O artigo científico pretende também visar a pressão adicional que factores como as alterações climáticas e a urbanização costeira generalizada representam para estas espécies. “A subida do nível do mar e a erosão costeira põem em perigo o futuro destes habitats, impedindo a migração natural das dunas para o interior e criando uma situação de compressão costeira que restringe ainda mais o espaço disponível para a biodiversidade”, Miguel Éngel Gómez- Serrano explica.

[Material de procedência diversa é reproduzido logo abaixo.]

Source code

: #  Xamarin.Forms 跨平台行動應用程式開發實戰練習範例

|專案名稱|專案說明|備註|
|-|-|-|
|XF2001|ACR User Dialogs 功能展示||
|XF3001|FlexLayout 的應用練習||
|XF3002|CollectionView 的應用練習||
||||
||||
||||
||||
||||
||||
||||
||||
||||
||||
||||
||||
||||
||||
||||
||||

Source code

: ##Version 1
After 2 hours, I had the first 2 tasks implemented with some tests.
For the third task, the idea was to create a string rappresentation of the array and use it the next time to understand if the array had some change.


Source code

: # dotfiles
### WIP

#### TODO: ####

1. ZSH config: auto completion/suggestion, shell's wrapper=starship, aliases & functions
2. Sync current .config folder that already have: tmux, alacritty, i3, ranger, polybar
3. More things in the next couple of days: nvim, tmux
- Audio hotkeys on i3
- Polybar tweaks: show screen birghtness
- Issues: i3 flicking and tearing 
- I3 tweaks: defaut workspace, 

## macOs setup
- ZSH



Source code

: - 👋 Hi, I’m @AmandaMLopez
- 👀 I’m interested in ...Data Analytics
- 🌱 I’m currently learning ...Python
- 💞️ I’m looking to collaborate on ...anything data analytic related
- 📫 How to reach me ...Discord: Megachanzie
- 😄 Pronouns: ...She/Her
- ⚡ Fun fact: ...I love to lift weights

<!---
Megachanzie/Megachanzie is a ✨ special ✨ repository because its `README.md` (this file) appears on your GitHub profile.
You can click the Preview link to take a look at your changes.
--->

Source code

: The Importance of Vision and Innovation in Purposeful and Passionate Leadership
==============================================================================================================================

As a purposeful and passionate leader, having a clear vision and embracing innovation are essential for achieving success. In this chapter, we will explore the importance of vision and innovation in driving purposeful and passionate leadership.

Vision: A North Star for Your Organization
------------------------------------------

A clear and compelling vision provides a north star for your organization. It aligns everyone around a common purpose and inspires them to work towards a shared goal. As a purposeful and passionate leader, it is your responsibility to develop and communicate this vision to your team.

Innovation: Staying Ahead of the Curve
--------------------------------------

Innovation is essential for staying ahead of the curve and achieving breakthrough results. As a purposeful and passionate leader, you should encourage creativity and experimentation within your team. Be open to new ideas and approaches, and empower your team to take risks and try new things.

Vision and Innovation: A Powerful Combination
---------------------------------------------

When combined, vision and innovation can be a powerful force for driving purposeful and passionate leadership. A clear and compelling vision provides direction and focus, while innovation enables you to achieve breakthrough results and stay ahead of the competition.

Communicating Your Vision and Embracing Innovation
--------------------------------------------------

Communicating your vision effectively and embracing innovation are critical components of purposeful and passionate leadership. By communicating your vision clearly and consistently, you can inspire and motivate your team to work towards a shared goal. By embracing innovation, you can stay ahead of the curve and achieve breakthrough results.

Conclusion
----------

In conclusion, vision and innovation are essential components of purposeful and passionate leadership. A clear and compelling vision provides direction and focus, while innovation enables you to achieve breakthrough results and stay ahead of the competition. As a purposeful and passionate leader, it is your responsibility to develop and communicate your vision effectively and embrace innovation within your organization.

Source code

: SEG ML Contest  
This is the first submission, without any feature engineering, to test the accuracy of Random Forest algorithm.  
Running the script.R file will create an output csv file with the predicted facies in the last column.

Neste contexto, o estudo alerta para a necessidade urgente de reconsiderar as atuais práticas de restauração, a fim de evitar uma grande degradação dos ecossistemas dunares. “As medidas que beneficiam a estabilização das dunas, como a reflorestação e o encerramento de vegetação de elevada densidade, podem ser contraproducentes em locais onde habitats dinâmicos são essenciais para a biodiversidade”, insiste o autor da investigação.
A conservação da biodiversidade nas praias depende da gestão dos vestígios marinhos
Em seu segundo estudo, Melhorar a gestão de detritos naturais nas praias para a conservação da biodiversidade Gómez-Serrano destaca a importância dos resíduos naturais que o mar deposita nas praias, como algas, madeira flutuante ou restos de animais marinhos. Os restos marinhos são, segundo a investigação, fundamentais para o processo de dispersão das plantas litorais, para a sustentação da cadeia alimentar da praia, para a desestabilização dos solos arenosos e, afinal, condicionam o sucesso das aves que nidificam. as praias. Porém, segundo o artigo, a limpeza de praias atual, com métodos que utilizam maquinaria pesada, elimina não só os resíduos antropogénicos, como o plástico ou o lixo humano, mas também a matéria orgânica vital para o ecossistema. maquinaria pesada pode destruir os ninhos das aves que nidificam directamente na areia, como é o caso da Tarambola-de-Kent. Além disso, esta limpeza prejudica o habitat que a Tarambola-de-Kentish utiliza para nidificar e reduz drasticamente a sua alimentação, visto que adultos e crias de. esta espécie depende dos animais invertebrados associados a estes vestígios naturais”, detalha o científico.
Rume a uma gestão sustentável de praias e dunas
Ambos os estudos concordam com a urgência de mudar as estratégias de gestão das praias, tendo em conta não só a estética e o recreio, mas também os processos ecológicos que sustentam a biodiversidade. Instam também os governos e autoridades locais a implementarem regulamentos mais rigorosos sobre a preservação e gestão dos resíduos naturais das praias, e relacionados com a promoção de projectos de restauração de dunas que incluam objectivos de conservação para as espécies que dependem de habitats dinâmicos e abertos. O artigo propõe diferenciar entre praias naturais e praias urbanas no que diz respeito à gestão dos seus vestígios marinhos. Sugere também um cenário legislativo mais severo na conservação destes ecossistemas. “A recente aprovação da Lei da Restauração da Natureza pelo Parlamento Europeu traz uma nova oportunidade de melhoria no futuro”, conclui o autor.
Referências:
Gómez-Serrano, MA 2024. A restauração de dunas deve considerar espécies que necessitam de habitats de dunas sucessionais abertas e precoces. Ecologia e Evolução da Natureza, 81201-1202.
https://doi.org/10.1038/s41559'024 -02441-5
Gómez-Serrano, MA 2024. Melhorar a gestão dos detritos naturais das praias para a conservação da biodiversidade.Tendências em Ecologia e Evolução.